(Dataset entries)
== Segment start ==
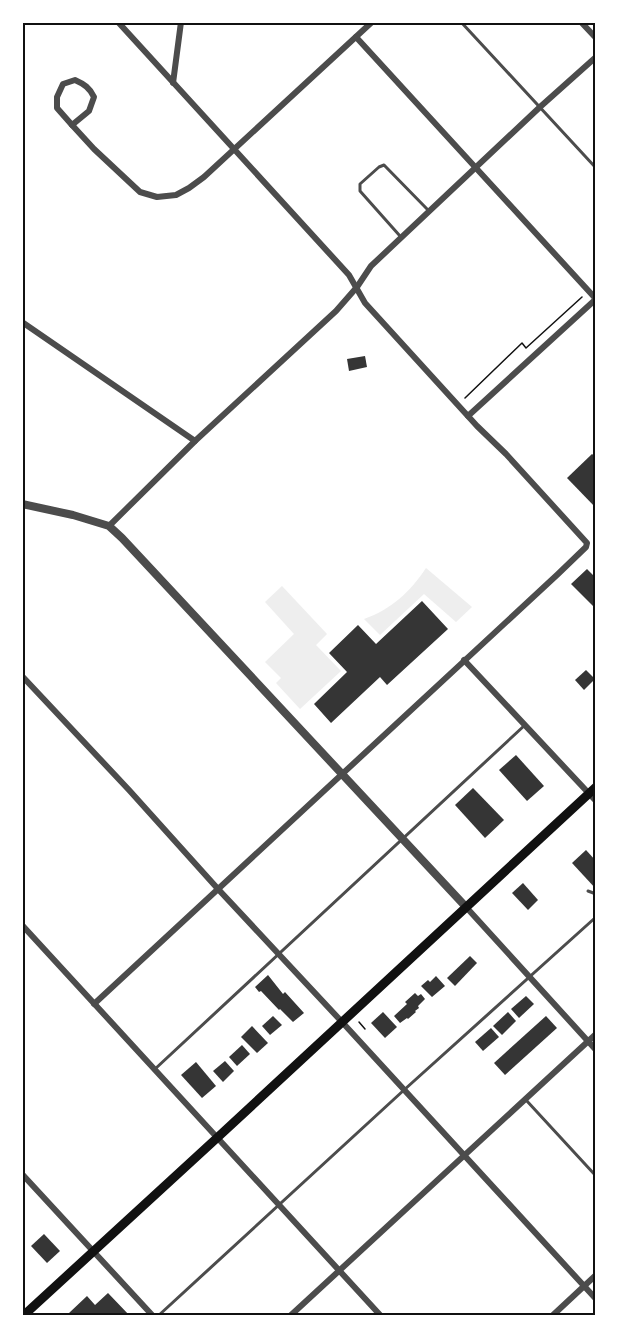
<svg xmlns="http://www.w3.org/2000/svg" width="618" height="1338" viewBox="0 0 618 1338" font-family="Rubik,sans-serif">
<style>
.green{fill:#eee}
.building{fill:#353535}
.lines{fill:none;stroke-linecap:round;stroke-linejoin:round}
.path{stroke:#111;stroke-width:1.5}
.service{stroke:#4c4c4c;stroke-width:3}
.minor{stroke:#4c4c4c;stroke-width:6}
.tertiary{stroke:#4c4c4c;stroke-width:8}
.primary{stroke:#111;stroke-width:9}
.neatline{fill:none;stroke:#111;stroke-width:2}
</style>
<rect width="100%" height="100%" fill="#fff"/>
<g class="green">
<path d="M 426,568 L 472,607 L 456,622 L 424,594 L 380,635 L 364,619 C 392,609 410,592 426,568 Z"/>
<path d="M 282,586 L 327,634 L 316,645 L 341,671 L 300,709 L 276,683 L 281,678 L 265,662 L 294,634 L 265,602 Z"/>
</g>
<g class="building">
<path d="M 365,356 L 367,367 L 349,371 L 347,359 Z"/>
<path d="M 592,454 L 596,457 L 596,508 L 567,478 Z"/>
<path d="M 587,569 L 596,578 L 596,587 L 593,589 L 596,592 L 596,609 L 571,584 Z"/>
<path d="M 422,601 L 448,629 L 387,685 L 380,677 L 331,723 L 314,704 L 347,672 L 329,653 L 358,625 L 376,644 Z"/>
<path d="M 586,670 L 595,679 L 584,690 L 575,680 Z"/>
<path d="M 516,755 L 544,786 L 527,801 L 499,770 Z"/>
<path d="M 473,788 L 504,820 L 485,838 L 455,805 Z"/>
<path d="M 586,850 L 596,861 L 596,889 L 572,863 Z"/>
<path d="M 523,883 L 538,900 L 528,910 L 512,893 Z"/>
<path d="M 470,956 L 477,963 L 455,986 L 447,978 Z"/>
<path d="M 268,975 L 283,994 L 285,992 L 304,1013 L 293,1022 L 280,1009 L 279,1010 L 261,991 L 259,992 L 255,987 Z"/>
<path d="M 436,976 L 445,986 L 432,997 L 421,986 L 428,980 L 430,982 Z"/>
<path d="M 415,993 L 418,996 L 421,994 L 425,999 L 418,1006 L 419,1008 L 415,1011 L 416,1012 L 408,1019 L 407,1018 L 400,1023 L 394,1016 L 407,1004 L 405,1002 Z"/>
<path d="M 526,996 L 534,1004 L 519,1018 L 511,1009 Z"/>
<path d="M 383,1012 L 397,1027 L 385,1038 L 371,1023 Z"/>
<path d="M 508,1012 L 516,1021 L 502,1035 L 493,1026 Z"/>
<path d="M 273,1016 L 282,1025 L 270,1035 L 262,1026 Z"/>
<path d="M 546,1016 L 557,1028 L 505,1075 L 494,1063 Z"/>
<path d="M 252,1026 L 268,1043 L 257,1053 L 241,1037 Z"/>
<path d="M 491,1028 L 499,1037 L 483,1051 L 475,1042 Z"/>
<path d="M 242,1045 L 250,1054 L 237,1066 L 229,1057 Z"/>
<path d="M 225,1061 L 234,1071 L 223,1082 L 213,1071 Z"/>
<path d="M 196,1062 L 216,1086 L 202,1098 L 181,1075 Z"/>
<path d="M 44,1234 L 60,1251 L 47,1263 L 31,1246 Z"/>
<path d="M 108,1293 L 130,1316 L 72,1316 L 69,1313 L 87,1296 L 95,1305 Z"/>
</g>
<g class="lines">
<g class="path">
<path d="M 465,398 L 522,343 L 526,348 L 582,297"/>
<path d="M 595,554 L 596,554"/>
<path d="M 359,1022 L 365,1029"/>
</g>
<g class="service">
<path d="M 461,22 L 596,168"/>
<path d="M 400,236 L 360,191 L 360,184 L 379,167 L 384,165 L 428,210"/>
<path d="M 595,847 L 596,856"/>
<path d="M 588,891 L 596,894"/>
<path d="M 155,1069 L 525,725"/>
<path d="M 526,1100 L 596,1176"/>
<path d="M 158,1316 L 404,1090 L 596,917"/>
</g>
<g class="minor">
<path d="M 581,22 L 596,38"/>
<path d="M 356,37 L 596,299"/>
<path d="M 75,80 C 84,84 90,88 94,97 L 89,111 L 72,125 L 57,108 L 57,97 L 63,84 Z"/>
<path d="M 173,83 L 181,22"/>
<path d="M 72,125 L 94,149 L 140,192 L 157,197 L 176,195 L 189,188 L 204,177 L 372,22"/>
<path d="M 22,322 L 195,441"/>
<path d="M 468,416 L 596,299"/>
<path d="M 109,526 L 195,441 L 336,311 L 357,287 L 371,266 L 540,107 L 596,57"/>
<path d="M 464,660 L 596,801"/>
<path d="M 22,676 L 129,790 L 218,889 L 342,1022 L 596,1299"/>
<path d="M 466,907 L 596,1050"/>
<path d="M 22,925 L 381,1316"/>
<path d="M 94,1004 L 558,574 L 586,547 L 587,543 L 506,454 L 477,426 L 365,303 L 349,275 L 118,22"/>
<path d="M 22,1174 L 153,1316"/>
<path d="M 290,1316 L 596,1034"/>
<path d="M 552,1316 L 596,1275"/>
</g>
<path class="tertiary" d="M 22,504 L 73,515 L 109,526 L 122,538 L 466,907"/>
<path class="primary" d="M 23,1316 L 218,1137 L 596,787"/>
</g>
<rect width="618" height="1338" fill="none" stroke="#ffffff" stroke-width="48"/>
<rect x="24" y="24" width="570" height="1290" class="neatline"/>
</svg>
== Segment end ==
#### Problem
Whenever "lines" occurs in a line of the entries, copy that line.

#### Expected answer
.lines{fill:none;stroke-linecap:round;stroke-linejoin:round}
<g class="lines">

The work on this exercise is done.